■ Exercise goal: Rewrite the records, replacing each "Download" with "Save" and keeping all other text the same. Omit the pictures from your version.

━━━

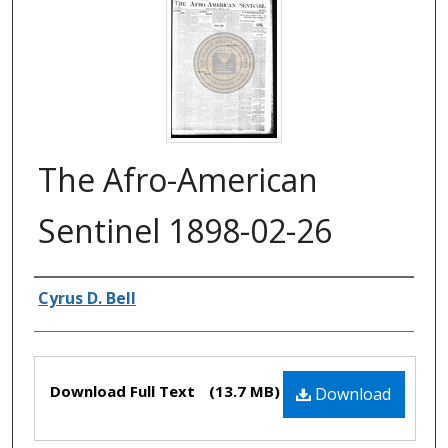
The Afro-American
Sentinel 1898-02-26
Authors
Cyrus D. Bell
Files
Download Full Text
(13.7 MB)
Download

━━━

■ Exercise result:
The Afro-American
Sentinel 1898-02-26
Authors
Cyrus D. Bell
Files
Save Full Text
(13.7 MB)
Save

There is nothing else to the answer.